AKI, acute kidney injury; EQ-5D-5L, EuroQol 5 dimensions 5 levels; VAS, visual analog scale.

Data are n (%) or mean ± SD.

Eleven patients in Heartlands Hospital and 22 patients in Good Hope Hospital completed the 3- to 12-month questionnaires. Only 4 patients in the intervention hospital and 9 patients in the control hospital completed questionnaires for all time points (Table 3).

Table 3.

EQ-5D and resource use questionnaire completion

Questionnaire completion	Heartlands Hospital	Good Hope Hospital
Expected completion rates	n = 20	n = 28
Baseline only	9 (45.0)	6 (27.3)
Baseline–12 mo	11 (55.0)	22 (78.6)
Actual completion rates	n = 11	n = 22
Baseline	11 (100.0)	22 (100.0)
3 mo	11 (100.0)	18 (81.8)
6 mo	7 (63.6)	13 (59.1)
9 mo	5 (45.5)	14 (63.6)
12 mo	7 (63.6)	15 (68.2)
Baseline–12 mo	4 (36.4)	9 (45.5)

EQ-5D, EuroQol 5 dimensions.

Data are n (%).

Table 4 shows the results of the EQ-5D-5L utility scores (tariffs). The intervention hospital had slightly better utility scores than the control hospital for all time periods for the completed cases (with no imputed data), and these differences were not statistically significant.

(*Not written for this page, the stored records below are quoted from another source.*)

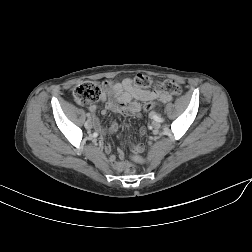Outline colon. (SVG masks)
Returning <instances> with one entry per match:
<instances>
[{"label": "colon", "mask_w": 252, "mask_h": 252, "mask_svg": "<svg viewBox=\"0 0 252 252\" xmlns=\"http://www.w3.org/2000/svg\"><path fill=\"white\" fill-rule=\"evenodd\" d=\"M134 85L138 88L147 89L151 86V79L145 74H138L134 78ZM153 88L156 92H162L168 95L179 94L181 91L180 85L174 80H163L154 83ZM73 97L79 102L98 101L102 99L103 92L97 83L82 82L72 89ZM155 104L149 103L145 106L146 110H151ZM125 171L128 174L135 172V166L132 163H127Z\"/></svg>", "instance_id": "obj_1"}]
</instances>
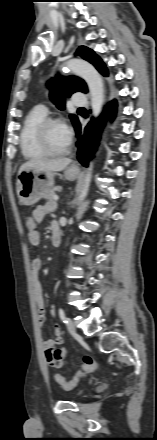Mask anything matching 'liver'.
I'll list each match as a JSON object with an SVG mask.
<instances>
[{
  "mask_svg": "<svg viewBox=\"0 0 157 440\" xmlns=\"http://www.w3.org/2000/svg\"><path fill=\"white\" fill-rule=\"evenodd\" d=\"M72 162L69 158L59 159H34L30 160L19 169V173L25 170L36 169L40 171L58 172L64 170Z\"/></svg>",
  "mask_w": 157,
  "mask_h": 440,
  "instance_id": "liver-1",
  "label": "liver"
}]
</instances>
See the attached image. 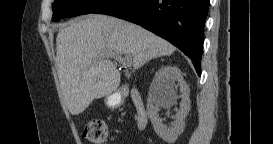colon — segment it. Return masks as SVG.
Returning <instances> with one entry per match:
<instances>
[{"label":"colon","mask_w":273,"mask_h":144,"mask_svg":"<svg viewBox=\"0 0 273 144\" xmlns=\"http://www.w3.org/2000/svg\"><path fill=\"white\" fill-rule=\"evenodd\" d=\"M84 137L91 143L104 144L108 141V129L101 119L88 121L83 129Z\"/></svg>","instance_id":"5ec220e1"}]
</instances>
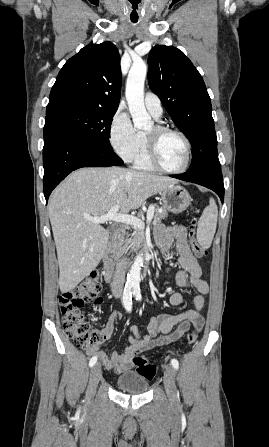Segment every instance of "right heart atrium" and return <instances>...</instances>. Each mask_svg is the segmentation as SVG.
I'll use <instances>...</instances> for the list:
<instances>
[{
	"label": "right heart atrium",
	"instance_id": "1",
	"mask_svg": "<svg viewBox=\"0 0 269 447\" xmlns=\"http://www.w3.org/2000/svg\"><path fill=\"white\" fill-rule=\"evenodd\" d=\"M109 142L124 160L133 159L138 147V132L135 130L129 114L122 109L116 110L111 119Z\"/></svg>",
	"mask_w": 269,
	"mask_h": 447
}]
</instances>
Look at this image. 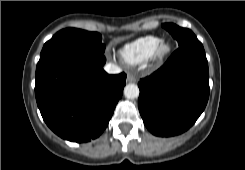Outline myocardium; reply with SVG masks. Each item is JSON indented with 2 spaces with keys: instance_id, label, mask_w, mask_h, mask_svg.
Returning <instances> with one entry per match:
<instances>
[{
  "instance_id": "obj_1",
  "label": "myocardium",
  "mask_w": 245,
  "mask_h": 170,
  "mask_svg": "<svg viewBox=\"0 0 245 170\" xmlns=\"http://www.w3.org/2000/svg\"><path fill=\"white\" fill-rule=\"evenodd\" d=\"M171 52V45L168 41L161 40L156 46L151 59L154 62H161L164 60Z\"/></svg>"
}]
</instances>
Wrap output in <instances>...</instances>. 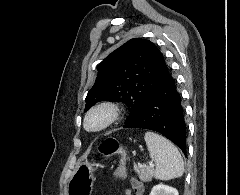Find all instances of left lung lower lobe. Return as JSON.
Instances as JSON below:
<instances>
[{
  "label": "left lung lower lobe",
  "instance_id": "1",
  "mask_svg": "<svg viewBox=\"0 0 240 195\" xmlns=\"http://www.w3.org/2000/svg\"><path fill=\"white\" fill-rule=\"evenodd\" d=\"M161 133L186 153V126L181 96L170 72L139 112L123 126Z\"/></svg>",
  "mask_w": 240,
  "mask_h": 195
}]
</instances>
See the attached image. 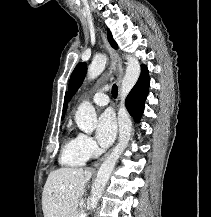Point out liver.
<instances>
[{"mask_svg": "<svg viewBox=\"0 0 211 217\" xmlns=\"http://www.w3.org/2000/svg\"><path fill=\"white\" fill-rule=\"evenodd\" d=\"M92 172L83 168H60L50 172L42 193L44 217H72Z\"/></svg>", "mask_w": 211, "mask_h": 217, "instance_id": "liver-1", "label": "liver"}]
</instances>
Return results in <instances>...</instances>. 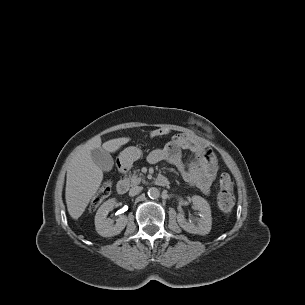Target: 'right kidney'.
<instances>
[{"label":"right kidney","instance_id":"1","mask_svg":"<svg viewBox=\"0 0 305 305\" xmlns=\"http://www.w3.org/2000/svg\"><path fill=\"white\" fill-rule=\"evenodd\" d=\"M115 203V199L107 200L99 207L95 215L96 231L103 237L118 235L127 225L128 219L125 215H120L119 218L116 219L115 224H113L111 219L107 218L108 213L113 210Z\"/></svg>","mask_w":305,"mask_h":305}]
</instances>
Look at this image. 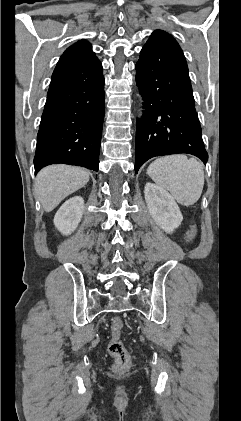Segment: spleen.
<instances>
[{"mask_svg":"<svg viewBox=\"0 0 241 421\" xmlns=\"http://www.w3.org/2000/svg\"><path fill=\"white\" fill-rule=\"evenodd\" d=\"M147 174L161 188L183 206L196 203L204 186V170L201 162L185 155L165 156L153 161Z\"/></svg>","mask_w":241,"mask_h":421,"instance_id":"obj_1","label":"spleen"}]
</instances>
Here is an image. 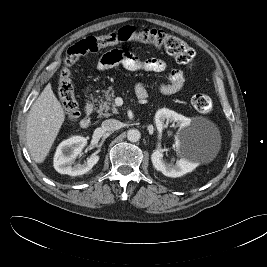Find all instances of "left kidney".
<instances>
[{
  "instance_id": "obj_1",
  "label": "left kidney",
  "mask_w": 267,
  "mask_h": 267,
  "mask_svg": "<svg viewBox=\"0 0 267 267\" xmlns=\"http://www.w3.org/2000/svg\"><path fill=\"white\" fill-rule=\"evenodd\" d=\"M176 122L181 130L190 126L191 120L181 114H178L172 110L163 108L156 112L155 114V123L159 131H162L164 128V122ZM177 146H180V142H177ZM151 161L154 168L161 172L167 177H181L186 173L192 172L196 167L197 163L188 157H183L177 160L175 165H170L165 163L163 160V154L160 150H156L151 155Z\"/></svg>"
}]
</instances>
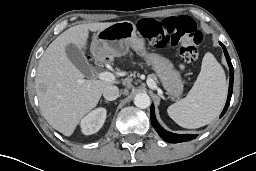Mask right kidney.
<instances>
[{
    "label": "right kidney",
    "instance_id": "1",
    "mask_svg": "<svg viewBox=\"0 0 256 171\" xmlns=\"http://www.w3.org/2000/svg\"><path fill=\"white\" fill-rule=\"evenodd\" d=\"M105 108H97L88 113L80 123L81 131L85 135H91L100 130L106 119Z\"/></svg>",
    "mask_w": 256,
    "mask_h": 171
}]
</instances>
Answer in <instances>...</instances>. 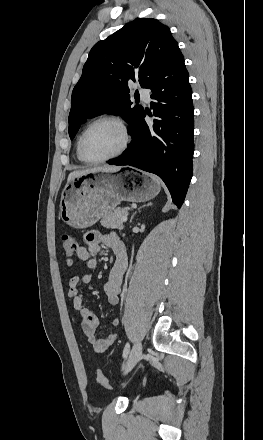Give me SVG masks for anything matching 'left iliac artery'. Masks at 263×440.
<instances>
[{
  "mask_svg": "<svg viewBox=\"0 0 263 440\" xmlns=\"http://www.w3.org/2000/svg\"><path fill=\"white\" fill-rule=\"evenodd\" d=\"M129 351H130V345H129V343H126L124 350H123V357L124 358H126L128 356Z\"/></svg>",
  "mask_w": 263,
  "mask_h": 440,
  "instance_id": "44dca946",
  "label": "left iliac artery"
}]
</instances>
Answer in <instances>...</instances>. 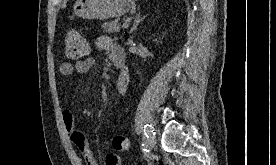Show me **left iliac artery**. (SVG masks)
I'll return each mask as SVG.
<instances>
[{"label":"left iliac artery","instance_id":"obj_1","mask_svg":"<svg viewBox=\"0 0 276 165\" xmlns=\"http://www.w3.org/2000/svg\"><path fill=\"white\" fill-rule=\"evenodd\" d=\"M154 132V129L151 125H145L144 126V136H143V140H142V147L147 148L148 144H149V138L152 136Z\"/></svg>","mask_w":276,"mask_h":165}]
</instances>
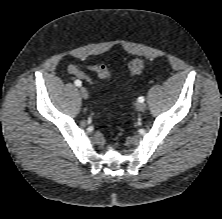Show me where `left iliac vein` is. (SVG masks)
Masks as SVG:
<instances>
[{"label":"left iliac vein","instance_id":"obj_1","mask_svg":"<svg viewBox=\"0 0 222 219\" xmlns=\"http://www.w3.org/2000/svg\"><path fill=\"white\" fill-rule=\"evenodd\" d=\"M146 104L144 103V102H138L137 104H136V109L138 110V111H140V112H143V111H145V109H146Z\"/></svg>","mask_w":222,"mask_h":219}]
</instances>
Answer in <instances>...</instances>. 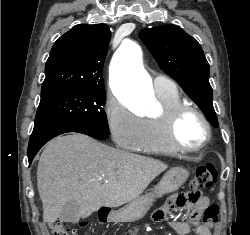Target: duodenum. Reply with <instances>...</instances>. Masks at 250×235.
<instances>
[{"label":"duodenum","mask_w":250,"mask_h":235,"mask_svg":"<svg viewBox=\"0 0 250 235\" xmlns=\"http://www.w3.org/2000/svg\"><path fill=\"white\" fill-rule=\"evenodd\" d=\"M109 216V212L107 210H103L101 212V222H107Z\"/></svg>","instance_id":"1"}]
</instances>
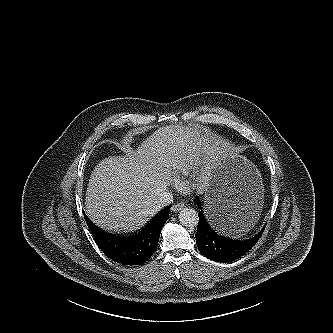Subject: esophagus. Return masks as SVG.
Instances as JSON below:
<instances>
[{
	"label": "esophagus",
	"instance_id": "34e87169",
	"mask_svg": "<svg viewBox=\"0 0 333 333\" xmlns=\"http://www.w3.org/2000/svg\"><path fill=\"white\" fill-rule=\"evenodd\" d=\"M185 204L184 203H176L171 207V210L173 212H179L182 208H184Z\"/></svg>",
	"mask_w": 333,
	"mask_h": 333
}]
</instances>
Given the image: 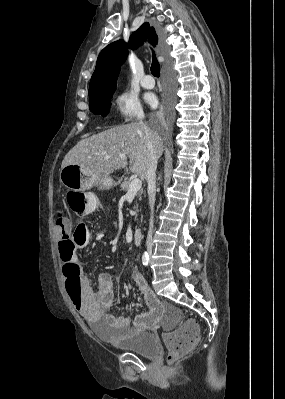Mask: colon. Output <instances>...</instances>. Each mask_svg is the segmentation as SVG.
<instances>
[{"label":"colon","mask_w":285,"mask_h":399,"mask_svg":"<svg viewBox=\"0 0 285 399\" xmlns=\"http://www.w3.org/2000/svg\"><path fill=\"white\" fill-rule=\"evenodd\" d=\"M67 201L72 211L78 215V219L71 222L66 216L62 215L56 220L58 226H63L66 223L70 225L69 235L64 237L59 243L60 259L65 265L64 273L66 275L76 270V252L91 237L86 224L80 219L87 203L86 193L69 192ZM66 287L74 303L77 304L80 294L78 283L68 281ZM164 339L169 348L170 359H176L191 351L197 343L199 339V327L194 321H186L176 329L167 331Z\"/></svg>","instance_id":"colon-1"}]
</instances>
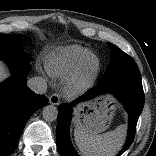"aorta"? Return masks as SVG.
Wrapping results in <instances>:
<instances>
[{"instance_id":"aorta-1","label":"aorta","mask_w":156,"mask_h":156,"mask_svg":"<svg viewBox=\"0 0 156 156\" xmlns=\"http://www.w3.org/2000/svg\"><path fill=\"white\" fill-rule=\"evenodd\" d=\"M42 117L45 121L53 122L58 117V109L54 105H47L43 108Z\"/></svg>"}]
</instances>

Over time (from baseline to 12 months), these differences in utility scores were statistically significant for all cases that included the imputed data (F = 8.63; P = 0.001) and for completed cases only with no imputed data (F = 6.70; P < 0.001).

Table 4.

EQ-5D-5L utility scores (tariffs)

Utility scores	Heartlands Hospital	Good Hope Hospital	Test	Heartlands Hospital	Good Hope Hospital	Test
	All cases (including cases with imputed data)			Complete cases only (no imputed data)
Baseline
N	20	28	t = −1.69, P = 0.100	20	28	t = −1.69, P = 0.100
Mean ± SD	0.473 ± 0.299	0.293 ± 0.402		0.473 ± 0.299	0.293 ± 0.402
Median	0.556	0.325		0.556	0.325
IQR	0.305 to 0.666	−0.043 to 0.671		0.305 to 0.666	−0.043 to 0.671
3 mo
N	11	22	t = −1.14, P = 0.259	11	18	t = −0.999, P = 0.327
Mean ± SD	0.706 ± 0.334	0.590 ± 0.240		0.706 ± 0.334	0.594 ± 0.267
Median	0.848	0.570		0.848	0.561
IQR	0.404 to 1.000	0.491 to 0.767		0.404 to 1.000	0.381 to 0.813
6 mo
N	11	22	t = 0.00, P = 0.997	7	13	t =−0.18, P = 0.861
Mean ± SD	0.660 ± 0.257	0.660 ± 0.215		0.638 ± 0.332	0.617 ± 0.235
Median	0.648	0.657		0.740	0.541
IQR	0.567 to 0.837	0.585 to 0.836		0.404 to 0.879	0.491 to 0.813
9 mo
N	11	22	t = 0.02, P = 0.982	5	14	t =−0.33, P = 0.744
Mean ± SD	0.639 ± 0.186	0.641 ± 0.220		0.706 ± 0.273	0.659 ± 0.274
Median	0.580	0.679		0.555	0.723
IQR	0.548 to 0.648	0.555 to 0.739		0.548 to 1.000	0.516 to 0.850
12 mo
N	11	22	t = −0.95, P = 0.351	7	15	t =−1.00, P = 0.328
Mean ± SD	0.743 ± 0.216	0.663 ± 0.234		0.797 ± 0.259	0.670 ± 0.284
Median	0.716	0.679		0.796	0.698
IQR	0.654 to 1.000	0.567 to 0.819		0.716 to 1.000	0.499 to 0.877

EQ-5D-5L, EuroQol 5 dimensions 5 levels; IQR, interquartile range.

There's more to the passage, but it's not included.